Миссис Бикман спросила из-за двери:

— Билл Кэри здесь?

Полицейский повернулся и взглянул на Никканена, держа дверь чуть приоткрытой.

Дверь резко распахнулась и треснула его по затылку.

В проеме стояла миссис Бикман, тряся ушибленной ступней.

— Надеюсь, я вам не помешала? — ледяным тоном вопросила она. — Я пришла исключительно с целью выяснить, сможете ли вы сегодня со мной поужинать.

Я встал.

— Весьма бы рад, миссис Бикман, но должен предупредить, что сегодня вечером я могу оказаться за решеткой.

И глянул вниз на сидящего Никканена.

Тот медленно поднял голову, печально на меня посмотрел, затем повернулся к ней:

— Мистер Кэри преувеличивает, миссис Бикман. Я не вижу причин, почему бы ему не поужинать с вами.

Она отвесила ему легкий иронический поклон:

— Благодарю вас, сэр. — Затем повернулась ко мне: — Тогда около восьми?

— Я приду.

Могу и не успеть, если не управлюсь с делом Вейкко за три часа, но я не собирался распинаться перед Никканеном по поводу своей работы на Вейкко.

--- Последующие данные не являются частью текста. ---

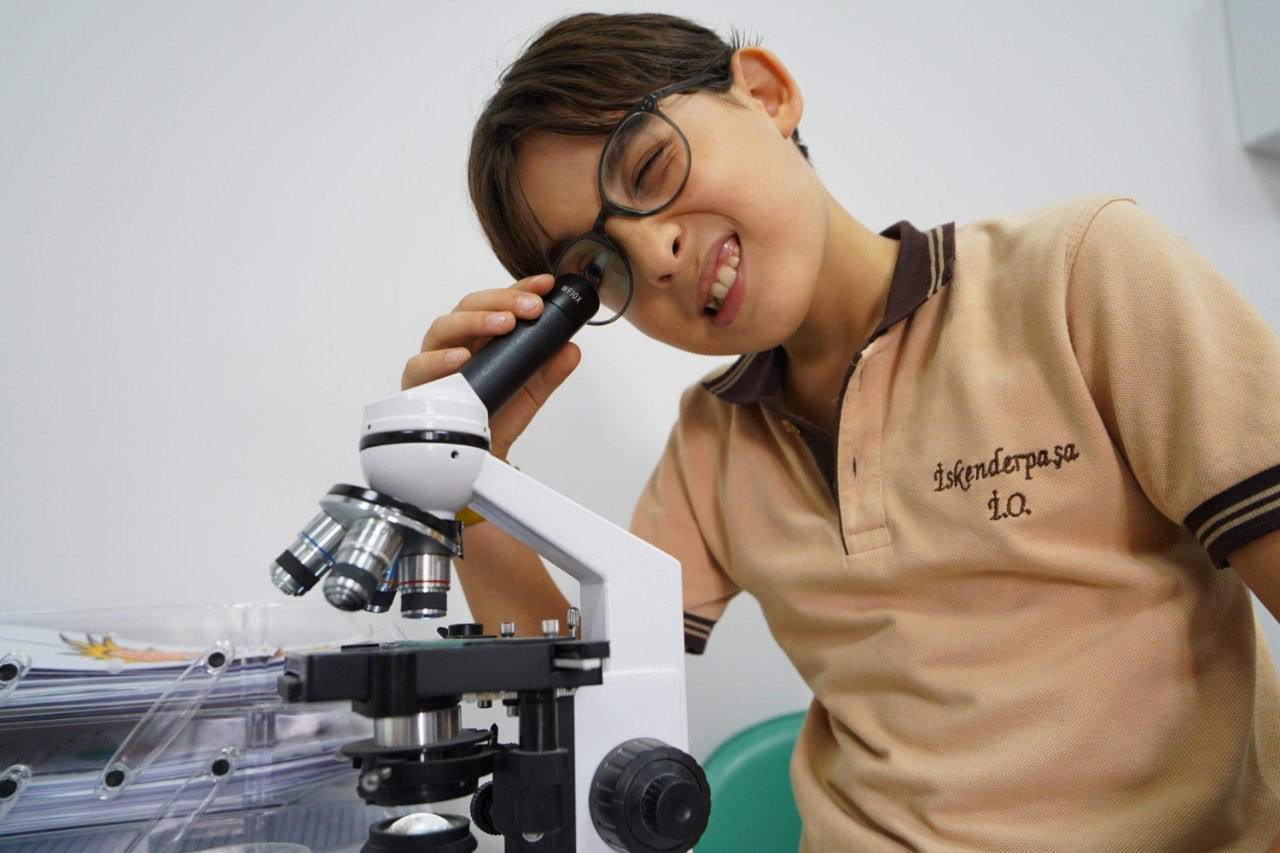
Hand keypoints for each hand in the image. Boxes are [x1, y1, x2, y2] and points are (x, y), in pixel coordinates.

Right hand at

Если он искал повода посадить меня под колпак, пусть найдет его самостоятельно.

Миссис Бикман сказала:

— Прекрасно. Могу я вам чем-то помочь еще до встречи?

Это было сказано как бы мимоходом, но имело определенную подоплеку. Никканен тоже об этом догадался.

В первый момент это казалось заманчивым. Мне предлагалась помощь Уолл-стрит, если Никканен действительно собирался осуществить ту самую ошибку. Но надо мной довлел избранный мною принцип невмешательства в фамильные дела Хоумеров. И ее помощь никак не совмещалась с этим принципом. К тому же за услугу пришлось бы платить.